Problems to solve:
a: According to the passage on the switching unit, which switching element connects the drain electrode of the driving TFT T1 to the OLED?
b: Locate each line of the records that contains the string "Certifications" and copy those lines.

Text under study:
..............................
In an embodiment, the switching unit 21 includes a third switching element, a fourth switching element, a fifth switching element an a sixth switching element, wherein

both the gate electrode of the driving TFT T1 and the gate electrode of the current dividing TFT T2 are connected to the current source via the third switching element;

the drain electrode of the driving TFT T1 is connected to the current source via the fourth switching element;

the drain electrode of the driving TFT T1 is connected to the OLED via the fifth switching element;

the drain electrode of the current dividing TFT T2 is connected to the drain electrode of the driving TFT T1 via the sixth switching element;

the third switching element switches on connection among the gate electrode of the driving TFT T1, the gate electrode of the current dividing TFT T2 and the current source during the first time period, and switches off the connection among the gate electrode of the driving TFT T1, the gate electrode of the current dividing TFT T2 and the current source during the second time period;

the fourth switching element switches on connection between the drain electrode of the driving TFT T1 and the current source during the first time period, and switches off the connection between the drain electrode of the driving TFT T1 and the current source during the second time period;

the fifth switching element switches on connection between the drain electrode of the driving TFT T1 and the OLED during the second time period; and

the sixth switching element switches on connection between the drain electrode of the current dividing TFT T2 and the drain electrode of the driving TFT T1 during the first time period, and switches off the connection between the drain electrode of the current dividing TFT T2 and the drain electrode of the driving TFT T1 during the second time period.

In an embodiment, the driving TFT T1, the current dividing TFT T2, the third switching element, the fourth switching element, the fifth switching element and the sixth switching element are n-type TFTs.
..............................
Data excerpts:
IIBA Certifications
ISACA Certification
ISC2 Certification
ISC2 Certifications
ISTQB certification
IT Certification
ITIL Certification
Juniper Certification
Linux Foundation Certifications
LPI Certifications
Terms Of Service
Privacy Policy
..............................
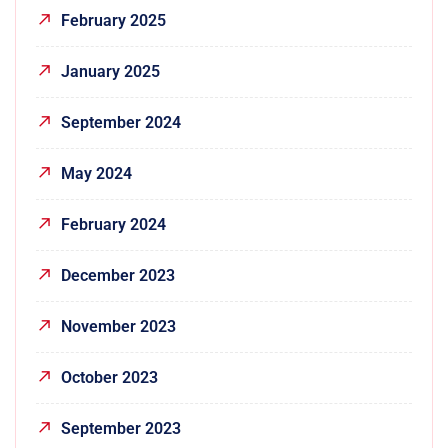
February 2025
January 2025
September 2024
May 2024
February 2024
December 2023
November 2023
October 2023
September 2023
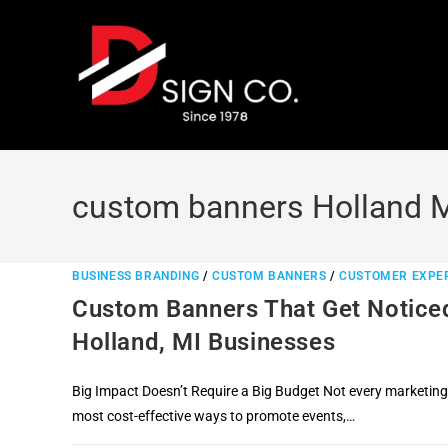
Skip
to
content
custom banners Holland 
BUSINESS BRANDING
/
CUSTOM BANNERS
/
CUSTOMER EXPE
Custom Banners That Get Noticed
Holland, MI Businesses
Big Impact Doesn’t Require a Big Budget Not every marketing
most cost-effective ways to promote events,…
..............................
Answers by task:
a: The fifth switching element.

b:
IIBA Certifications
ISC2 Certifications
Linux Foundation Certifications
LPI Certifications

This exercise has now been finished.